Nos coups de coeur
Rue de la Planche, à Paris 7ème, un très vieil appartement qui fleure la mitre mitée, le ciboire triste à voir, le calice en mal d’encaustique, l’étole qui s’étiole et la chasuble lugubre. Voilà, non loin de l’ancienne garçonnière de Strauss-Kahn, le siège de la très vertueuse Œuvre des campagnes. Rien que ce nom, et c’est tout un monde. L’alliance du sabre et du goupillon, ou, si vous préférez, du donjon et du clocher. Le sabre, c’est en effet celui de la noblesse d’extraction chevaleresque ; le goupillon, celui que tenaient le plus souvent de pauvres hères, non de hauts dignitaires. L’auteur : le jeune professeur réformé à la Sorbonne, non moins catholicisant que son maître Chaunu avec lequel il a écrit deux très bons livres d’entretiens [1].
Voilà donc le XIXème et le XXème en pieds et en capes. Et une France qui, sous le Second Empire, n’était encore que ‘‘France profonde’’ puisque même la ville était pleine d’une vitalité, d’un bruissement qu’on aimerait aujourd’hui retrouver. Une énigme, aussi : ce XIXème siècle était-il, oui ou non, en voie de déchristianisation avancée ? Nos lectures sur ce point se contredisent. Ici, encore, importe la précision des dates. Grosso modo, il semblerait qu’après la Monarchie de Juillet et sa bourgeoisie, sa magistrature voltairiennes, la France eut été en voie de re-catholicisation, entreprise à laquelle l’Oeuvre des campagnes ajoutera la réévangélisation. Fondée en 1857, entraînant dans son sillage tout un réseau de connexions politiques et associatives à visée de structuration des consciences, l’Oeuvre était mue du vœu plus ou moins conscient de donner à voir ce que devait donner la France lorsque, sur le plan évangélique, le christianisme se chargeait à la fois d’aider les corps et d’informer les âmes et, sur le plan politique, prescrivait comment la société devait s’organiser pour maintenir les principes et valeurs sans lesquels immanquablement la France irait à vau-l’eau.

§ **DONNÉES FOURNIES**
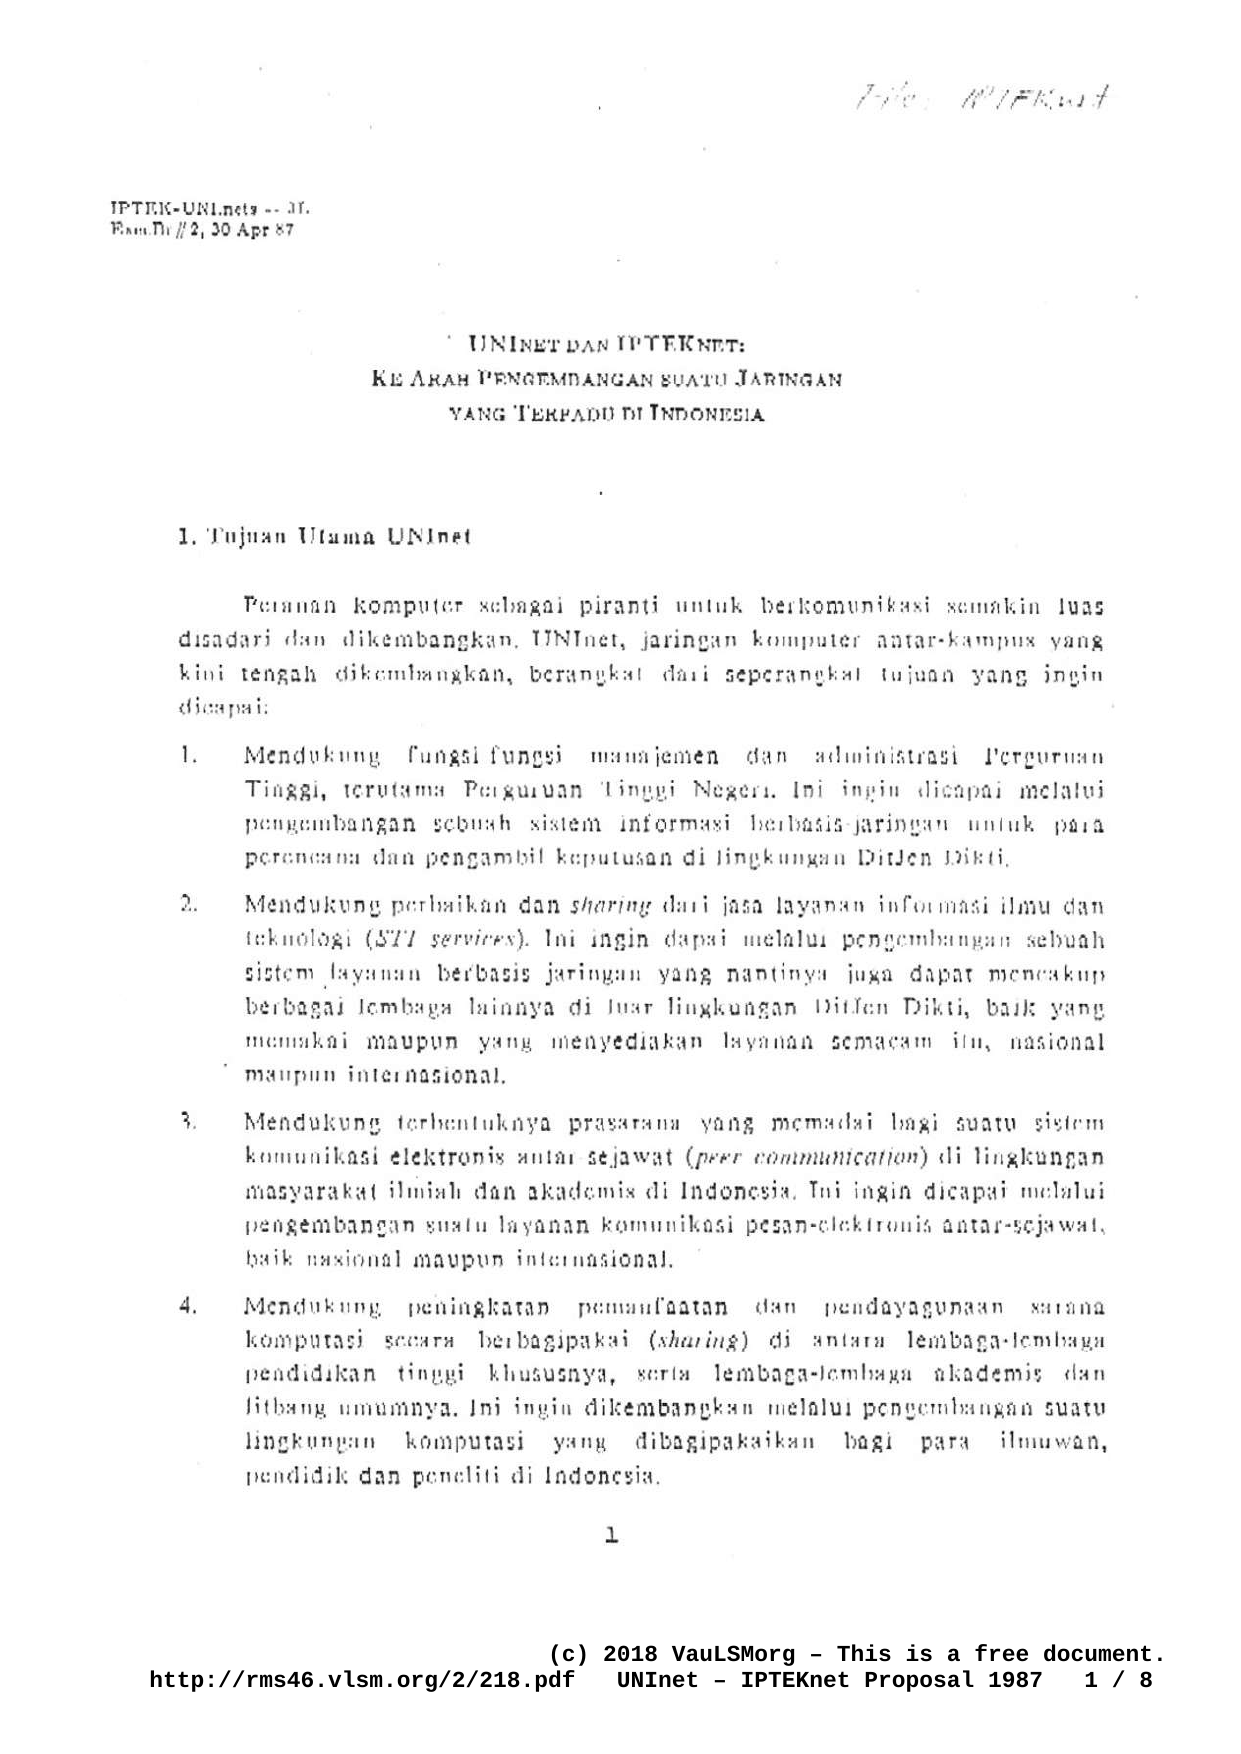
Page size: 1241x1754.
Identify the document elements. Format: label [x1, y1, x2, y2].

§ **CONSIGNE A**
Expliquez, d'après l'extrait sur l'Œuvre des campagnes, pourquoi la France du Second Empire n'était encore que « France profonde ».
§ **CONSIGNE B**
Reproduisez fidèlement le passage de l'extrait qui s'ouvre sur les mots « Nos coups de » et se termine par « livres d’entretiens [1]. ».

§ **SOLUTION A**
Sous le Second Empire, même la ville était pleine d'une vitalité, d'un bruissement qu'on aimerait aujourd'hui retrouver.

§ **SOLUTION B**
Nos coups de coeur
Rue de la Planche, à Paris 7ème, un très vieil appartement qui fleure la mitre mitée, le ciboire triste à voir, le calice en mal d’encaustique, l’étole qui s’étiole et la chasuble lugubre. Voilà, non loin de l’ancienne garçonnière de Strauss-Kahn, le siège de la très vertueuse Œuvre des campagnes. Rien que ce nom, et c’est tout un monde. L’alliance du sabre et du goupillon, ou, si vous préférez, du donjon et du clocher. Le sabre, c’est en effet celui de la noblesse d’extraction chevaleresque ; le goupillon, celui que tenaient le plus souvent de pauvres hères, non de hauts dignitaires. L’auteur : le jeune professeur réformé à la Sorbonne, non moins catholicisant que son maître Chaunu avec lequel il a écrit deux très bons livres d’entretiens [1].